LAUSR

Visual localization in outdoor environments is subject to varying appearance conditions rendering it difficult to match current camera images against a previously recorded map. Although it is possible to extend the respective maps to allow precise localization across a wide range of differing appearance conditions, these maps quickly grow in size and become impractical to handle on a mobile robotic platform. To address this problem, we present a landmark selection algorithm that exploits appearance co‐observability for efficient visual localization in outdoor environments. Based on the appearance condition inferred from recently observed landmarks, a small fraction of landmarks useful under the current appearance condition is selected and used for localization.
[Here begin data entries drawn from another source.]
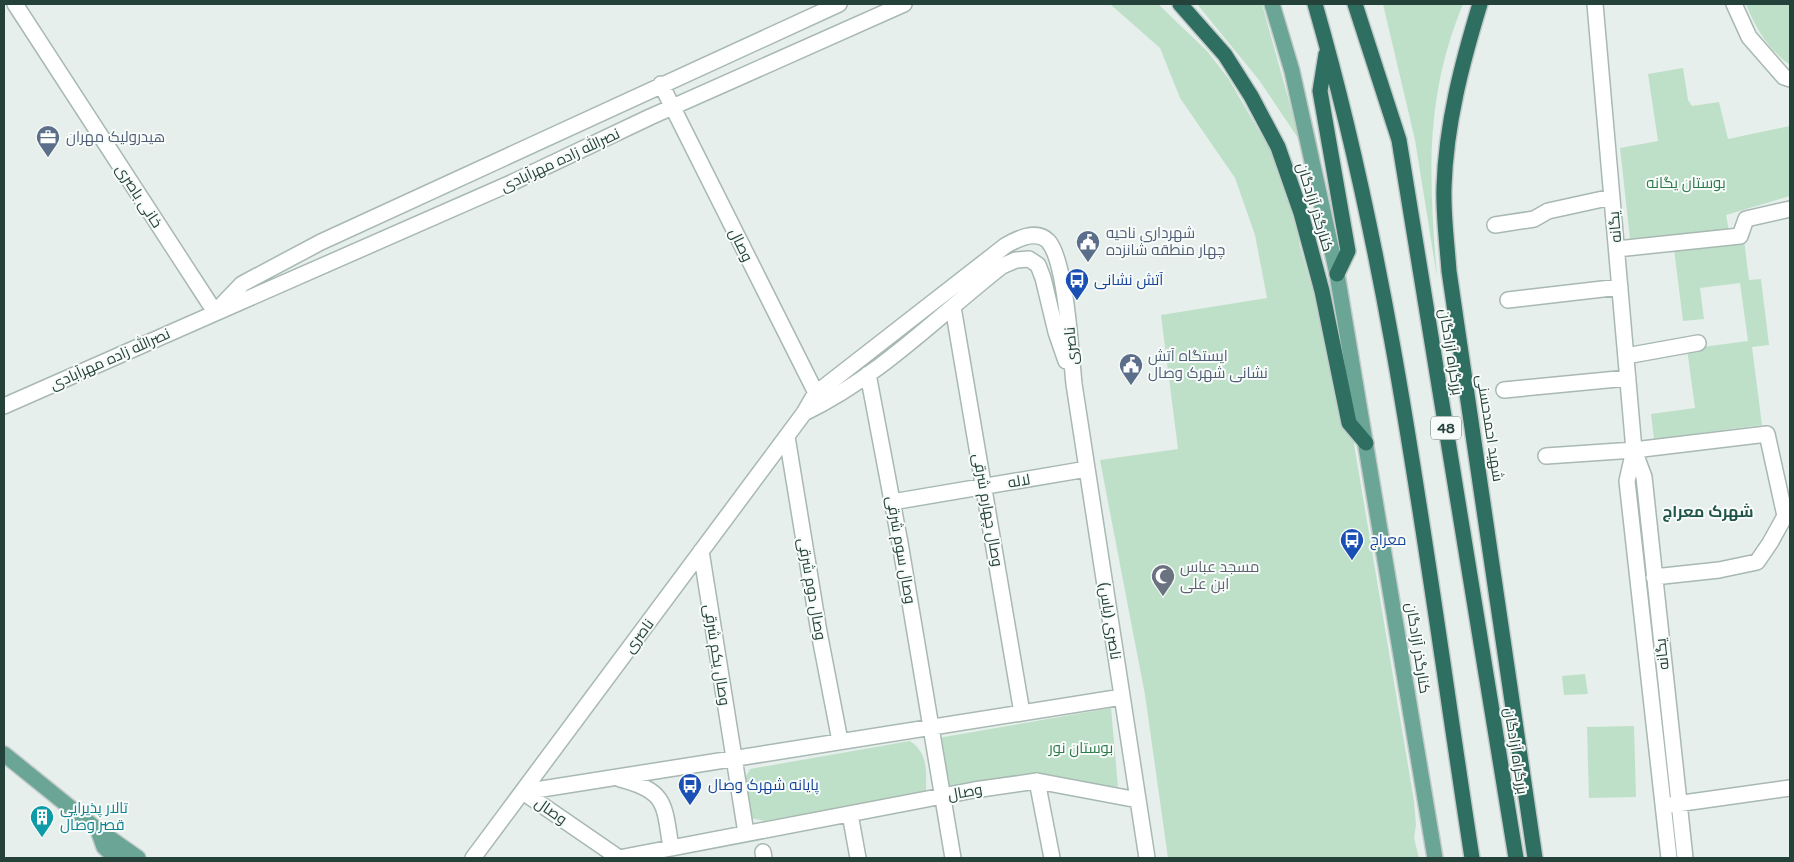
<svg xmlns="http://www.w3.org/2000/svg" width="1794" height="862" font-family="'Varela Round',Cairo,sans-serif">
<rect width="100%" height="100%" fill="#e6efeb"/>
<path fill="#bfe0c8" d="M1110,4h48l49,47 21,27 47,80 23,55 1,30 13,45 13,23 28,127 61,363 2,24 -2,13 5,20h-251l-23,-163 -45,-235 78,-11 -17,-134 106,-17 -12,-63 -20,-57 -55,-80 -20,-50z
M1197,4h65l38,137 -41,-61z
M1383,4h80c-39,95 -34,174 -26,273l-22,-137z
M1746,4h44v61c-22,-16 -34,-36 -44,-61z
M1683,68l5,32 4,6 27,-4 9,37 62,-13v70l-64,19 3,16 -99,8 -10,-91 38,-7 -10,-67z
M1744,240l5,40 12,-1 8,66 -17,2 10,78 -108,14 -3,-25 44,-6 -8,-59 61,-8 -8,-58 -40,5 4,31 -21,2 -9,-72z
M1585,674l3,20 -24,1 -2,-19z
M1111,708l7,79 -75,-9 -97,8 -8,-48z
M1634,726l2,71 -47,1 -2,-71z
M910,741c19,13 16,31 16,52l-161,28 -14,-3 -6,-40 5,-9z"/>
<g fill="none" stroke-linecap="round" stroke-linejoin="round">
<g stroke="#a8b8b2" stroke-width="18">
<path id="minor" d="M15,4l200,308
M1595,4l39,446 10,27 41,381
M1734,4l15,33 35,40 6,2
M661,84l159,317
M1495,225l39,-6 14,-8 64,-14
M1617,249l123,-13 6,-17 44,-10
M1508,300l112,-13
M953,307l69,406
M218,309l24,-25 79,-42 518,-238
M1626,356l72,-13
M868,374l32,169 53,315
M1504,390l124,-12
M4,406l507,-223 139,-66 254,-113
M804,413c74,-35 134,-97 198,-147l14,-6 13,-1 9,6 5,13 13,54 10,29
M787,437l32,195 21,109
M1634,450l-7,31 42,377
M1546,456l88,-6 133,-16 18,82 -15,27 -13,19 -38,8 -65,7
M892,502l195,-33
M701,551l45,282
M620,779c47,12 44,25 51,69
M1037,781l15,77
M523,792l96,66 355,-68 63,-9 101,19
M523,792l599,-95
M1669,805l121,-17
M850,814l8,44
M763,852l1,6
M473,858l331,-445 11,-19 190,-148c12,-7 31,-17 43,-5 18,19 23,114 26,143l73,474"/>
</g>
<g stroke="#c2cac8" stroke-width="18">
<path id="major" d="M1272,4l20,67 45,203 98,584
M4,754l94,76 40,28
M98,830l6,17 12,11"/>
</g>
<g stroke="#c2cac8" stroke-width="18">
<path id="highway" d="M1180,4l45,51 26,41 27,51 23,66 21,78 27,132 17,20
M1315,4c80,278 113,569 157,854
M1355,4l44,136 117,718
M1480,4c-18,59 -34,120 -36,183 -1,27 3,56 5,84l86,587
M1326,54l-6,37 28,160 -11,23"/>
</g>
<use href="#minor" stroke="#fff" stroke-width="15"/>
<use href="#major" stroke="#6aa596" stroke-width="15"/>
<use href="#highway" stroke="#2f6f62" stroke-width="15"/>
</g>
<defs>
<g id="office-pin" transform="scale(1.25)"><path d="M0 17L-7.5 6A9.5 9.5 0 1 1 7.5 6Z" fill="#5c6f8a" stroke="#f7fbf9"/><path d="M-6-3h4V-5.5h4V-3h4V5H-6ZM-1-4.5V-3h2v-1.5ZM-6 0V1H6V0Z" fill="#fff"/></g>
<g id="civic-pin" transform="scale(1.25)"><path d="M0 17L-7.5 6A9.5 9.5 0 1 1 7.5 6Z" fill="#5c6f8a" stroke="#f7fbf9"/><path d="M-.6-6.5H3V-4.5H.6V-3L4-1V1h2V6H-6V1h2V-1L-.6-3ZM-1.2 2.5V6h2.4V2.5Z" fill="#fff"/></g>
<g id="bus-pin" transform="scale(1.25)"><path d="M0 17L-7.5 6A9.5 9.5 0 1 1 7.5 6Z" fill="#1a4fb4" stroke="#f7fbf9"/><path d="M-5-6H5V4H4V6H2V4H-2V6H-4V4H-5ZM-3.5-4V0h7V-4ZM-3.5 1.2v1.5H-2V1.2ZM2 1.2v1.5H3.5V1.2Z" fill="#fff"/></g>
<g id="mosque-pin" transform="scale(1.25)"><path d="M0 17L-7.5 6A9.5 9.5 0 1 1 7.5 6Z" fill="#6b7280" stroke="#f7fbf9"/><path d="M3.5-4.9A6 6 0 1 0 3.5 4.9A5 5 0 1 1 3.5-4.9Z" fill="#fff"/></g>
<g id="building-pin" transform="scale(1.25)"><path d="M0 17L-7.5 6A9.5 9.5 0 1 1 7.5 6Z" fill="#0f9aa8" stroke="#f7fbf9"/><path d="M-4-6H4V6H1V3H-1V6H-4ZM-2.5-4.3h1.7v1.8h-1.7ZM.8-4.3h1.7v1.8H.8ZM-2.5-1h1.7V.8h-1.7ZM.8-1h1.7V.8H.8Z" fill="#fff"/></g>
</defs>
<g fill-rule="evenodd">
<use href="#office-pin" x="48" y="137"/>
<use href="#civic-pin" x="1088" y="242"/>
<use href="#bus-pin" x="1077" y="280"/>
<use href="#civic-pin" x="1131" y="365"/>
<use href="#bus-pin" x="1352" y="540"/>
<use href="#mosque-pin" x="1163" y="576"/>
<use href="#bus-pin" x="690" y="785"/>
<use href="#building-pin" x="42" y="817"/>
</g>
<g text-anchor="middle" dominant-baseline="central" stroke-width="4" stroke-linejoin="round" paint-order="stroke">
<rect fill="#f7fbf9" stroke="#637a73" stroke-width="1" x="1431" y="416.5" width="30" height="23" rx="4"/>
<g font-size="14" font-weight="bold" fill="#24423a">
<text x="1446" y="428">48</text>
</g>
<g font-size="15" fill="#4e5e75" stroke="#f7fbf9" text-anchor="start">
<text x="66" y="137">هیدرولیک مهران</text>
<text x="1106" y="233">شهرداری ناحیه<tspan x="1106" dy="17">چهار منطقه شانزده</tspan></text>
<text x="1148" y="356">ایستگاه آتش<tspan x="1148" dy="17">نشانی شهرک وصال</tspan></text>
</g>
<g font-size="15" fill="#24423a" stroke="#f7fbf9">
<text transform="translate(560 160) rotate(-25)">نصرالله زاده مهرآبادی</text>
<text transform="translate(139 196) rotate(57)">خانی باصری</text>
<text transform="translate(1315 207) rotate(73)">کنارگذر آزادگان</text>
<text transform="translate(1615 227) rotate(-95)">یگانه</text>
<text transform="translate(741 245) rotate(64)">وصال</text>
<text transform="translate(1071 346) rotate(-95)">ناصری</text>
<text transform="translate(1451 352) rotate(81)">بزرگراه آزادگان</text>
<text transform="translate(110 359) rotate(-24)">نصرالله زاده مهرآبادی</text>
<text transform="translate(1490 428) rotate(81)">شهید احمدحسنی</text>
<text transform="translate(1019 481) rotate(-10)">لاله</text>
<text transform="translate(988 510) rotate(80)">وصال چهارم شرقی</text>
<text transform="translate(901 550) rotate(80)">وصال سوم شرقی</text>
<text transform="translate(812 589) rotate(80)">وصال دوم شرقی</text>
<text transform="translate(1110 621) rotate(81)">ناصری (یاس)</text>
<text transform="translate(639 636) rotate(-53)">ناصری</text>
<text transform="translate(1418 648) rotate(81)">کنارگذر آزادگان</text>
<text transform="translate(1662 654) rotate(-96)">یگانه</text>
<text transform="translate(717 655) rotate(81)">وصال یکم شرقی</text>
<text transform="translate(1516 751) rotate(81)">بزرگراه آزادگان</text>
<text transform="translate(965 792) rotate(-10)">وصال</text>
<text transform="translate(551 811) rotate(35)">وصال</text>
</g>
<g font-size="15" fill="#2d7a4b" stroke="#f7fbf9">
<text x="1686" y="183">بوستان یگانه</text>
<text x="1081" y="748">بوستان نور</text>
</g>
<g font-size="15" fill="#164399" stroke="#f7fbf9" text-anchor="start">
<text x="1094" y="280">آتش نشانی</text>
<text x="1370" y="540">معراج</text>
<text x="708" y="785">پایانه شهرک وصال</text>
</g>
<g font-size="15" fill="#5b616d" stroke="#f7fbf9" text-anchor="start">
<text x="1180" y="567">مسجد عباس<tspan x="1180" dy="17">ابن علی</tspan></text>
</g>
<g font-size="15" fill="#0d838f" stroke="#f7fbf9" text-anchor="start">
<text x="60" y="808">تالار پذیرایی<tspan x="60" dy="17">قصر وصال</tspan></text>
</g>
<g font-size="16" font-weight="bold" fill="#1f5548" stroke="#f7fbf9">
<text x="1708" y="512">شهرک معراج</text>
</g>
</g>
<rect width="1794" height="862" fill="none" stroke="#24423a" stroke-width="10"/>
</svg>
This allows to greatly reduce the bandwidth consumption between the mobile platform and a map backend in a shared‐map scenario, and significantly lowers the demands on the computational resources on said mobile platform. We derive a landmark ranking function that exhibits high performance under vastly changing appearance conditions and is agnostic to the distribution of landmarks across the different map sessions. Furthermore, we relate and compare our proposed appearance‐based landmark ranking function to popular ranking schemes from information retrieval, and validate our results on the challenging University of Michigan North Campus long‐term vision and LIDAR data sets (NCLT), including an evaluation of the localization accuracy using ground‐truth poses. In addition to that, we investigate the computational and bandwidth resource demands. Our results show that by selecting 20–30% of landmarks using our proposed approach, a similar localization performance as the baseline strategy using all landmarks is achieved.